-
Administratieve
indeling en professioneel ramen vastgoedexploitaties
-
Taakstelling
ad € 600.000,--
-
Doel
en verloop egalisatiereserves
Op
21 februari 2006 is in het college de nota “enkele stappen op weg naar
professioneel vastgoedbeleid” behandeld over de – financiële – administratie
van het gemeentelijk vastgoed. Het college is toen onder andere akkoord gegaan
met het principe om in de begroting de financiën met betrekking tot het
vastgoedbeheer professioneel te ramen[1]
en in 2007 hiertoe met voorstellen te komen. De raad is hierover op hoofdlijnen
geïnformeerd via de nota financieel perspectief en de Programmabegroting
2007-2010. In lijn met de genoemde beleidsnota is de begroting 2007 aangepast
op onderdelen. Aan het vakteam Vastgoed is tevens opdracht gegeven om binnen 4
jaar (te rekenen vanaf 1-1-2006) een tekort op de begroting van de
vastgoedexploitaties met een bedrag van € 600.000,-- terug te brengen, voor zover
als de marktomstandigheden dat zouden toelaten.
Naast
de opdracht aan het vakteam Vastgoed om binnen 4 jaar het tekort op de
begroting terug te brengen met € 600.000,-- is tevens aan het vakteam Vastgoed
gevraagd specifiek de eventuele verkoop van een 4-tal panden te onderzoeken.

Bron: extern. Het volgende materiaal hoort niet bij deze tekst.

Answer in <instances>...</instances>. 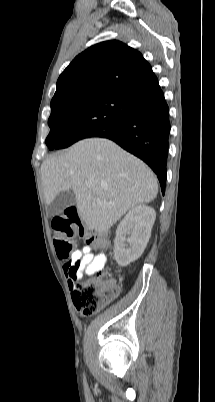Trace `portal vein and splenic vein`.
I'll return each instance as SVG.
<instances>
[{
    "label": "portal vein and splenic vein",
    "instance_id": "obj_1",
    "mask_svg": "<svg viewBox=\"0 0 215 402\" xmlns=\"http://www.w3.org/2000/svg\"><path fill=\"white\" fill-rule=\"evenodd\" d=\"M88 187H90L91 185L89 183L86 184Z\"/></svg>",
    "mask_w": 215,
    "mask_h": 402
}]
</instances>
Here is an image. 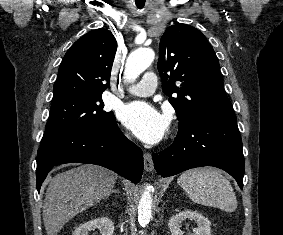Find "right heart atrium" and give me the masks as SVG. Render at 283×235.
Wrapping results in <instances>:
<instances>
[{
    "mask_svg": "<svg viewBox=\"0 0 283 235\" xmlns=\"http://www.w3.org/2000/svg\"><path fill=\"white\" fill-rule=\"evenodd\" d=\"M125 135H126L127 138H130V135L128 133H125Z\"/></svg>",
    "mask_w": 283,
    "mask_h": 235,
    "instance_id": "1",
    "label": "right heart atrium"
}]
</instances>
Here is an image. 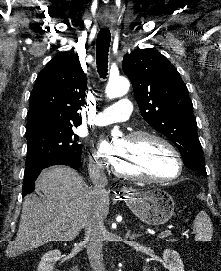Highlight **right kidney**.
<instances>
[{
	"label": "right kidney",
	"mask_w": 221,
	"mask_h": 271,
	"mask_svg": "<svg viewBox=\"0 0 221 271\" xmlns=\"http://www.w3.org/2000/svg\"><path fill=\"white\" fill-rule=\"evenodd\" d=\"M58 259H61L60 249H50V251L42 255L37 271H53Z\"/></svg>",
	"instance_id": "1"
}]
</instances>
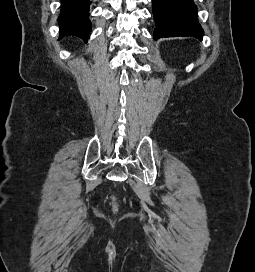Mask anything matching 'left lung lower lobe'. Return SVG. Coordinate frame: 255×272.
<instances>
[{
  "label": "left lung lower lobe",
  "mask_w": 255,
  "mask_h": 272,
  "mask_svg": "<svg viewBox=\"0 0 255 272\" xmlns=\"http://www.w3.org/2000/svg\"><path fill=\"white\" fill-rule=\"evenodd\" d=\"M156 23L154 38L192 36L202 39L203 29L197 21L193 0H152Z\"/></svg>",
  "instance_id": "left-lung-lower-lobe-1"
}]
</instances>
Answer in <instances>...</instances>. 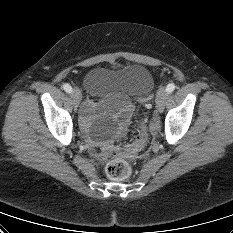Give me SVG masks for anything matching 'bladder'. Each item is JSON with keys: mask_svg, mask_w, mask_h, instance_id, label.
I'll list each match as a JSON object with an SVG mask.
<instances>
[{"mask_svg": "<svg viewBox=\"0 0 233 233\" xmlns=\"http://www.w3.org/2000/svg\"><path fill=\"white\" fill-rule=\"evenodd\" d=\"M86 91L100 99H110V107L116 109V117L103 116L95 125L97 138L110 134L121 123L122 102L130 98H146L154 88L151 72L139 64L119 69L95 67L84 77Z\"/></svg>", "mask_w": 233, "mask_h": 233, "instance_id": "obj_1", "label": "bladder"}]
</instances>
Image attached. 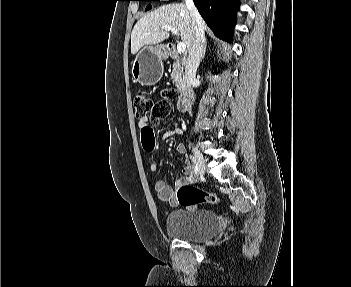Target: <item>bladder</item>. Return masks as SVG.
I'll return each instance as SVG.
<instances>
[{
	"mask_svg": "<svg viewBox=\"0 0 351 287\" xmlns=\"http://www.w3.org/2000/svg\"><path fill=\"white\" fill-rule=\"evenodd\" d=\"M219 226L218 216L210 210H173L166 219L168 235L186 241L209 239L219 230Z\"/></svg>",
	"mask_w": 351,
	"mask_h": 287,
	"instance_id": "31cf9c89",
	"label": "bladder"
}]
</instances>
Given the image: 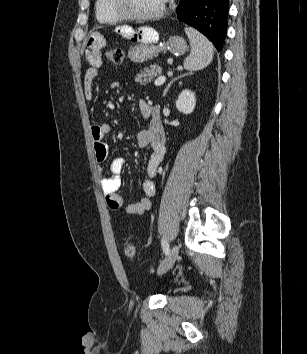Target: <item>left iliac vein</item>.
<instances>
[{
	"label": "left iliac vein",
	"instance_id": "obj_1",
	"mask_svg": "<svg viewBox=\"0 0 307 354\" xmlns=\"http://www.w3.org/2000/svg\"><path fill=\"white\" fill-rule=\"evenodd\" d=\"M178 252H179V247L177 245H174L169 251V253L167 254L166 258L161 263L158 269L159 275L165 274L173 267L178 256Z\"/></svg>",
	"mask_w": 307,
	"mask_h": 354
}]
</instances>
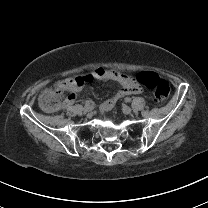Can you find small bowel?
I'll use <instances>...</instances> for the list:
<instances>
[{
  "label": "small bowel",
  "instance_id": "c3829d8e",
  "mask_svg": "<svg viewBox=\"0 0 208 208\" xmlns=\"http://www.w3.org/2000/svg\"><path fill=\"white\" fill-rule=\"evenodd\" d=\"M67 79L71 82L72 92L62 105L64 110H67L69 106L74 103L76 93L86 83L92 82L95 79H111L121 84V88L101 104V109L103 111H110L113 109L116 103L125 96L141 93V88L128 74L108 70L103 67H97L92 73H88L82 76L69 77Z\"/></svg>",
  "mask_w": 208,
  "mask_h": 208
}]
</instances>
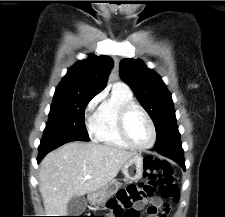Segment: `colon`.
I'll use <instances>...</instances> for the list:
<instances>
[{"mask_svg":"<svg viewBox=\"0 0 225 217\" xmlns=\"http://www.w3.org/2000/svg\"><path fill=\"white\" fill-rule=\"evenodd\" d=\"M144 182L140 186L130 185L118 193L117 199L110 203L115 217H139L138 210L133 203L146 196L154 194L159 189L165 199L177 201L179 187L174 169L166 162L153 156H146L143 160ZM169 211L168 204L161 207L150 206L149 215L165 217Z\"/></svg>","mask_w":225,"mask_h":217,"instance_id":"1","label":"colon"}]
</instances>
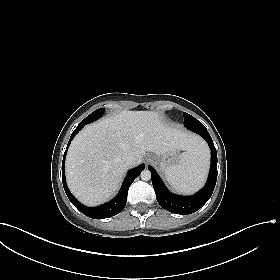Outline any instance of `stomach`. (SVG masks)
I'll use <instances>...</instances> for the list:
<instances>
[{"label": "stomach", "mask_w": 280, "mask_h": 280, "mask_svg": "<svg viewBox=\"0 0 280 280\" xmlns=\"http://www.w3.org/2000/svg\"><path fill=\"white\" fill-rule=\"evenodd\" d=\"M182 154H179V150H173L161 155L155 159V164L158 165L161 171L166 169L173 164L180 161Z\"/></svg>", "instance_id": "obj_1"}]
</instances>
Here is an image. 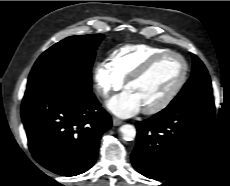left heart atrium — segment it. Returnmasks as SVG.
<instances>
[{
	"label": "left heart atrium",
	"mask_w": 230,
	"mask_h": 186,
	"mask_svg": "<svg viewBox=\"0 0 230 186\" xmlns=\"http://www.w3.org/2000/svg\"><path fill=\"white\" fill-rule=\"evenodd\" d=\"M107 108L115 115L125 118L140 112L142 106L135 94L126 90L121 94L112 97L107 102Z\"/></svg>",
	"instance_id": "obj_1"
}]
</instances>
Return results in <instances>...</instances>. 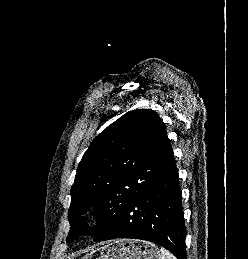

Deze panden laten een tekort op de begroting zien van circa € 431.000,--. Omdat
de slaagkans van eigendomsoverdracht van met name 2 van deze 4 panden gering
wordt geacht (40%), en omdat de besprekingen over een mogelijke eigendomsoverdracht
lang kunnen gaan duren, is in 2006 de
begroting van deze panden incidenteel, tot en met 2008, aangepast[2].
Als eigendomsoverdracht uiteindelijk (deels) niet mogelijk blijk te zijn, zal
de begroting alsnog structureel aangepast moeten worden.
Deze
nota bevat voorstellen over de wijze waarop de toekomstig veronderstelde kosten
en opbrengsten, verband houdend met het bezit[3]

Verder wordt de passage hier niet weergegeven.